Businesses can benefit greatly from using non-compete agreements. These types of agreements prevent employees from leaving their employer to work for a competitor or forming their own business and taking a company’s customers with them.

There are a few things that may make a non-compete agreement unenforceable. Here are a couple of the most common reasons why an agreement may be invalid.

Lack of consideration

All types of contracts must have some form of consideration. In general, consideration is what one party gets for agreeing to something. If a non-compete agreement identifies something such as special training or an interest in a company as consideration but the party bound by the agreement did not actually receive what it described, he or she may have grounds to challenge enforcement.

Overreach

Typically, non-compete agreements must not be too broad in how they attempt to restrict another person’s activities. For example, an agreement that does not limit a person from competing with a business within a specific geographic area may be overly broad.

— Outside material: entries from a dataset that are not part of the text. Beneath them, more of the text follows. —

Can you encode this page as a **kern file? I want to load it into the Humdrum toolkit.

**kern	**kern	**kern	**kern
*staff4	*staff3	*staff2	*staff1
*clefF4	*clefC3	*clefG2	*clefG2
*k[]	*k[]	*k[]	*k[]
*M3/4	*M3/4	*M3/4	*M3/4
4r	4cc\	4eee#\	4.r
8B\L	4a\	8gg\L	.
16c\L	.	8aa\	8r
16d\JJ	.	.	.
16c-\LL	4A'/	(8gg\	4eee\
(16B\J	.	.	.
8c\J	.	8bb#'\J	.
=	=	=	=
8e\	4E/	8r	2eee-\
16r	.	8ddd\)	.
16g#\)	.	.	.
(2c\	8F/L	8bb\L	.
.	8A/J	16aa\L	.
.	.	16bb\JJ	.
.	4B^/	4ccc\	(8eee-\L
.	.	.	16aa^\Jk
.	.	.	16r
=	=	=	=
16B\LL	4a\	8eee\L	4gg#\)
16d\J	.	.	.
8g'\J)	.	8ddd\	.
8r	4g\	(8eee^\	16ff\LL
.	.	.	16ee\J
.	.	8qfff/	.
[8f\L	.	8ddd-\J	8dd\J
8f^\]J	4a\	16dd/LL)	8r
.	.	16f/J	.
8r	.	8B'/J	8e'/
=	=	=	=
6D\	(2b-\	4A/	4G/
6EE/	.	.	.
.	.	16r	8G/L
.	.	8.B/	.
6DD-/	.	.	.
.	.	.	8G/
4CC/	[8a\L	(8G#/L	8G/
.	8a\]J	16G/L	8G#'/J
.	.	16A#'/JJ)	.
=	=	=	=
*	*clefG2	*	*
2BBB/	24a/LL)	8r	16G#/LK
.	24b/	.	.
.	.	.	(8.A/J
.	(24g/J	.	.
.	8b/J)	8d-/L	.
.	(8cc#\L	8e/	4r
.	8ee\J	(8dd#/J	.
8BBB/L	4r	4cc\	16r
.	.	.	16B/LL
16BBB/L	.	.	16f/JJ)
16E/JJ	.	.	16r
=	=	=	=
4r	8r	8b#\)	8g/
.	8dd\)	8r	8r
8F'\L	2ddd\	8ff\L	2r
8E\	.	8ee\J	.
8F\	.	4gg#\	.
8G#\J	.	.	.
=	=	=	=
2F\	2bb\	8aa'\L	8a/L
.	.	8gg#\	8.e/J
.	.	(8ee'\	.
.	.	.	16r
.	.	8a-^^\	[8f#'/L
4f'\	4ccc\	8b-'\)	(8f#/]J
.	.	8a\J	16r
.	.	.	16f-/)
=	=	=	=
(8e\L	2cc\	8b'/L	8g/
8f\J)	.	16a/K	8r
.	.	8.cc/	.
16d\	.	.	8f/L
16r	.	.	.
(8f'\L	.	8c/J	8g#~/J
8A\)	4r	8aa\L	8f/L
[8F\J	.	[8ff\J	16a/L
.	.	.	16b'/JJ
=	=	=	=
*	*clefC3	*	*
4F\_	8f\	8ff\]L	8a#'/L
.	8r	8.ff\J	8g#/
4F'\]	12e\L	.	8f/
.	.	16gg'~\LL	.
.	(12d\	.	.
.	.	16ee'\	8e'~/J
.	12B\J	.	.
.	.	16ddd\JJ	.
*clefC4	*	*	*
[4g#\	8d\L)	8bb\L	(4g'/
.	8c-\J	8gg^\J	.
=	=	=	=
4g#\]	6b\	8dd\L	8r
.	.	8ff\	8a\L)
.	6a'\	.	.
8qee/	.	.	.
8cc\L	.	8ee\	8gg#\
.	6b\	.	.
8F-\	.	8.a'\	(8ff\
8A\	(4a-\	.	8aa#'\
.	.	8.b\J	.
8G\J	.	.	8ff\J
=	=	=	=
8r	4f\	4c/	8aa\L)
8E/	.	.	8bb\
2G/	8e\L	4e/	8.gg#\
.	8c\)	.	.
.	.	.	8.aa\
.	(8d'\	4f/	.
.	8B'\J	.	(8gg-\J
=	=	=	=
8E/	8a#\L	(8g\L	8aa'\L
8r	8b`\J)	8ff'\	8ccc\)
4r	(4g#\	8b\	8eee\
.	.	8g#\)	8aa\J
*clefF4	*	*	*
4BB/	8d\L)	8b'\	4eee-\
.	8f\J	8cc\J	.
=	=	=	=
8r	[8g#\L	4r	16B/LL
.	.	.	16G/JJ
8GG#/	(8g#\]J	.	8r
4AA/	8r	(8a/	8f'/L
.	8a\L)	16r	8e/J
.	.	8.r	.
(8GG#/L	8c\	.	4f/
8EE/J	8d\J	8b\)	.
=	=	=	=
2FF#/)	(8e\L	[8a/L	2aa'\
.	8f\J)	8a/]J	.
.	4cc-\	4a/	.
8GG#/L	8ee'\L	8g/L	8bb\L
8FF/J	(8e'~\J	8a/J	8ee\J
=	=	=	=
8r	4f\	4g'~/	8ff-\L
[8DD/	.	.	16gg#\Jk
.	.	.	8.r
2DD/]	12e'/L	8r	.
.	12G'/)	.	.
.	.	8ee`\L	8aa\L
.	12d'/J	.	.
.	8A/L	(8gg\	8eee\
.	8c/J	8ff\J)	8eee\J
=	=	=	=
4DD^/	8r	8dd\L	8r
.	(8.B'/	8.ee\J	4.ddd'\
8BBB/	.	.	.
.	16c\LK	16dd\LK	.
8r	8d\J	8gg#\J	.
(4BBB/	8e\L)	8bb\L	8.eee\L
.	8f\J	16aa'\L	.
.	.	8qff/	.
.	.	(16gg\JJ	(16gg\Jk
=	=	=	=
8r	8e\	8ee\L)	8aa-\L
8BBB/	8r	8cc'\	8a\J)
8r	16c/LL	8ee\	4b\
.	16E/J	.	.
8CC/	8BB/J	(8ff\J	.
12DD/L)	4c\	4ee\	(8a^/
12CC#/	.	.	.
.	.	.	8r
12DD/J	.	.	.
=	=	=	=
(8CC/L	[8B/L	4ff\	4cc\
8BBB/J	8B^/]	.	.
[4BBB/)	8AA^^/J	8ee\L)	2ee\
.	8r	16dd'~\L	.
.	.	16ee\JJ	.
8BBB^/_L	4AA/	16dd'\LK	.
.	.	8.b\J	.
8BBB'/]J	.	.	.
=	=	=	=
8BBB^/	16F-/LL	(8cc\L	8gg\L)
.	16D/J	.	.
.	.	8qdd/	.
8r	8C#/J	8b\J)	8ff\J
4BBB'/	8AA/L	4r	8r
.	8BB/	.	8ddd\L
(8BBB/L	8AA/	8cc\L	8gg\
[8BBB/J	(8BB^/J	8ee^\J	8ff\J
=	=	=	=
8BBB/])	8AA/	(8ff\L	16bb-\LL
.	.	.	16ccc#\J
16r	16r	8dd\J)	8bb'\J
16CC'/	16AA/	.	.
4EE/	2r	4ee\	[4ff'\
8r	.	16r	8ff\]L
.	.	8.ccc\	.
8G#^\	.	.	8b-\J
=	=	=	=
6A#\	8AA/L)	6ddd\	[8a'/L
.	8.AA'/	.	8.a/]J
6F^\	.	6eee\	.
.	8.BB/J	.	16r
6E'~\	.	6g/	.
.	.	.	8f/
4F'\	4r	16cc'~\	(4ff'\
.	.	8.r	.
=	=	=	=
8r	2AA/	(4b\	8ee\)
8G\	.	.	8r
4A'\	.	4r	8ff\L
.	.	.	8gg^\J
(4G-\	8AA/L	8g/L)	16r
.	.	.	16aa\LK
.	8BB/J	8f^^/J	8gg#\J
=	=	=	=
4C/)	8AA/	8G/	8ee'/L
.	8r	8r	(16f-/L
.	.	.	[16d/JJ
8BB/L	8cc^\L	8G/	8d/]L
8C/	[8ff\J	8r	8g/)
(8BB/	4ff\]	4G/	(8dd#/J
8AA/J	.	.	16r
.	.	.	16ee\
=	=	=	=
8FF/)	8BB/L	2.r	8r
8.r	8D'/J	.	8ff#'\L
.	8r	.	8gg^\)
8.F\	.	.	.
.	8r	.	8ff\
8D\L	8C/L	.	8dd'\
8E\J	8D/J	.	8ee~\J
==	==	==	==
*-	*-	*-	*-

Likewise, an agreement that prevents a person from working for another business indefinitely rather than during a set timeframe may not be enforceable.

Ultimately, non-compete agreements should serve the goal of protecting businesses’ interests against the loss of trade secrets or losing customers. They are not meant to create unreasonable restraints on trade and commerce or facilitate monopolies within a particular industry. Businesses should use discretion when deciding what types of non-compete agreements to use, and employees should be sure that they fully understand the terms of a non-compete before agreeing to it.